OBJECTIVE = Copy the material below word for word, starting with the line that contains "state / province: Apure" and going on through the line that contains "locality: Chorijoa, Rio Mayo".

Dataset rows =
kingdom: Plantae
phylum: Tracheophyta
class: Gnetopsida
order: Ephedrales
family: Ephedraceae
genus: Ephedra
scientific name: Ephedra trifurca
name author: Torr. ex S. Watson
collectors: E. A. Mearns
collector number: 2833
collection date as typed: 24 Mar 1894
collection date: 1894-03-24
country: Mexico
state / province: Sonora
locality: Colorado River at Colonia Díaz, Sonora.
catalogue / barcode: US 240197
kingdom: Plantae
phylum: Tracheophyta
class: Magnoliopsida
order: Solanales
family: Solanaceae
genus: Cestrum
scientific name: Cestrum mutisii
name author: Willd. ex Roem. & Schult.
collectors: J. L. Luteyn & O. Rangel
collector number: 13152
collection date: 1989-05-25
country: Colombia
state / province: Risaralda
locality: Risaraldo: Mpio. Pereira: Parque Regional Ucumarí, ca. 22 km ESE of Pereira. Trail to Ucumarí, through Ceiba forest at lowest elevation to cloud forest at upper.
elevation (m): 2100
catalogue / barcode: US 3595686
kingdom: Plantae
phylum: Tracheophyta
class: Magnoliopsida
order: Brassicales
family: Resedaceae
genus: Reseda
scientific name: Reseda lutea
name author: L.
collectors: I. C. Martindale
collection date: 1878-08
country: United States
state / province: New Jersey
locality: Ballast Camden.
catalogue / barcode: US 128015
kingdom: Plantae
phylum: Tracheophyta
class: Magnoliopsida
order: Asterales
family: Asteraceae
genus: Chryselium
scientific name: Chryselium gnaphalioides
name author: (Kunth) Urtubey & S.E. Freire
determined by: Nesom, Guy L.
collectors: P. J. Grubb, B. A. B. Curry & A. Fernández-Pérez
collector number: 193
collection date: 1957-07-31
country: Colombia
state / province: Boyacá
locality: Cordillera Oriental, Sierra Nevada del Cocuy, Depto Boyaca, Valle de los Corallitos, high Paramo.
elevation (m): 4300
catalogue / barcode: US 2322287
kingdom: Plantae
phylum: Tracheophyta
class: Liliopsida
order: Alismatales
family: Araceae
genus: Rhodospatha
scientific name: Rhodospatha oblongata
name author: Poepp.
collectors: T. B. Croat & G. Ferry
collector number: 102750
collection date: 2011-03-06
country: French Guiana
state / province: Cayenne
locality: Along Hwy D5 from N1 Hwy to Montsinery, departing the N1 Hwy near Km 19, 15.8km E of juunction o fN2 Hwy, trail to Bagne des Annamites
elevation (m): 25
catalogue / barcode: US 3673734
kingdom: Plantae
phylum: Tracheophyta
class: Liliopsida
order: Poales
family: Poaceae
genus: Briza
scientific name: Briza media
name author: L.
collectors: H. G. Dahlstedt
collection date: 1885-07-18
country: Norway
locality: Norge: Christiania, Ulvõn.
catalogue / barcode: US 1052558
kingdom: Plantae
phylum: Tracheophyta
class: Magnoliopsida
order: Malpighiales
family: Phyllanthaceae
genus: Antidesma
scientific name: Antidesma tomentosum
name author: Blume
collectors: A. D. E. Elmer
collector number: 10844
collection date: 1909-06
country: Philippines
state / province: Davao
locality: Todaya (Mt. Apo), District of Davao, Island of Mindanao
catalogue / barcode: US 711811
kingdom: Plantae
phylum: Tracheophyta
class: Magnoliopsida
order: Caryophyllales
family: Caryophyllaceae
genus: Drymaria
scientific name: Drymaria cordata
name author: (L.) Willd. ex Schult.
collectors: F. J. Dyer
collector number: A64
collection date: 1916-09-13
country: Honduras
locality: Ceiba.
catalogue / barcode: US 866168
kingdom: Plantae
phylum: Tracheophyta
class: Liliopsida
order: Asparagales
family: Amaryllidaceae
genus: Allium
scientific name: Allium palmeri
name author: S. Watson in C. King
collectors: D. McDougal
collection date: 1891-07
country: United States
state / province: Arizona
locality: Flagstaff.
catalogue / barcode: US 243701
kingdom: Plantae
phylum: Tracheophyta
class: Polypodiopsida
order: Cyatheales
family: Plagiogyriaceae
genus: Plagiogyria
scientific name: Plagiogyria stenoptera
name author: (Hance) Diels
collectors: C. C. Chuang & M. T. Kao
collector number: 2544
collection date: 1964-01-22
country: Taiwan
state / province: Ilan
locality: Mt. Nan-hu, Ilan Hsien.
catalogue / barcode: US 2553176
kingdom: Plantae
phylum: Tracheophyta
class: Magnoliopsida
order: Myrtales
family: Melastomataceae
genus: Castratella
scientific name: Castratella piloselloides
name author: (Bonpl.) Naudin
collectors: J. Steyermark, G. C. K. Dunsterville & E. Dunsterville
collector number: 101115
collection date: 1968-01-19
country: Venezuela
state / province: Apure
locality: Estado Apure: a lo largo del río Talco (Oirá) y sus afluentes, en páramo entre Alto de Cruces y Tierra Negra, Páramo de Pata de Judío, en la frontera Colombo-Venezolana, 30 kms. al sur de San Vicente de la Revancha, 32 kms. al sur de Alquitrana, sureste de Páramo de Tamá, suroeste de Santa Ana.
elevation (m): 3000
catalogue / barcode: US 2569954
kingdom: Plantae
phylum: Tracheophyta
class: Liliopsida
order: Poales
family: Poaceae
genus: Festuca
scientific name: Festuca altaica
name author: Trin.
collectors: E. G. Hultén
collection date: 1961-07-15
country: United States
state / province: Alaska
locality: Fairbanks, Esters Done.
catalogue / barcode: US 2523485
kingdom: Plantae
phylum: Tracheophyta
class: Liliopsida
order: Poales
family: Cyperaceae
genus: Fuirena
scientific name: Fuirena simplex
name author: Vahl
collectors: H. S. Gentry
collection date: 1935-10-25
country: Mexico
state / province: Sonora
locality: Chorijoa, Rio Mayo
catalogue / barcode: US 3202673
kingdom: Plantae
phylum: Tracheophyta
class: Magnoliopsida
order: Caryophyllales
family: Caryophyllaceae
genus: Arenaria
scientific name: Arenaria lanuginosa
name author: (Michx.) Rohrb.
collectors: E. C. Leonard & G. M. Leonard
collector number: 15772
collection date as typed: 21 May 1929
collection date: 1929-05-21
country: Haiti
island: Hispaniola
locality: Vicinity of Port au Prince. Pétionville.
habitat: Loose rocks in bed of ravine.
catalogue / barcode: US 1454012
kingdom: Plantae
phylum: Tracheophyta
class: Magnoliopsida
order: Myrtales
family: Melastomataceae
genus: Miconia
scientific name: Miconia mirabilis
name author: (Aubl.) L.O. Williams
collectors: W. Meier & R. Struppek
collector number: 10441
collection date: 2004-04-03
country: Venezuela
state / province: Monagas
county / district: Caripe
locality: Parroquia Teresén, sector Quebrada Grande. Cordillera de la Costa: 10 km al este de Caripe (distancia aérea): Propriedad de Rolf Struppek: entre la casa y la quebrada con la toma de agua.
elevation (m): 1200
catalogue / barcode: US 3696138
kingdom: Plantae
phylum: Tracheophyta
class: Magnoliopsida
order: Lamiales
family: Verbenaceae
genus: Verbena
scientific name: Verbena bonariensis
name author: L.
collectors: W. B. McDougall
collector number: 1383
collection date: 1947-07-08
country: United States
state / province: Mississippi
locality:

RESULT OF THIS TASK =
state / province: Apure
locality: Estado Apure: a lo largo del río Talco (Oirá) y sus afluentes, en páramo entre Alto de Cruces y Tierra Negra, Páramo de Pata de Judío, en la frontera Colombo-Venezolana, 30 kms. al sur de San Vicente de la Revancha, 32 kms. al sur de Alquitrana, sureste de Páramo de Tamá, suroeste de Santa Ana.
elevation (m): 3000
catalogue / barcode: US 2569954
kingdom: Plantae
phylum: Tracheophyta
class: Liliopsida
order: Poales
family: Poaceae
genus: Festuca
scientific name: Festuca altaica
name author: Trin.
collectors: E. G. Hultén
collection date: 1961-07-15
country: United States
state / province: Alaska
locality: Fairbanks, Esters Done.
catalogue / barcode: US 2523485
kingdom: Plantae
phylum: Tracheophyta
class: Liliopsida
order: Poales
family: Cyperaceae
genus: Fuirena
scientific name: Fuirena simplex
name author: Vahl
collectors: H. S. Gentry
collection date: 1935-10-25
country: Mexico
state / province: Sonora
locality: Chorijoa, Rio Mayo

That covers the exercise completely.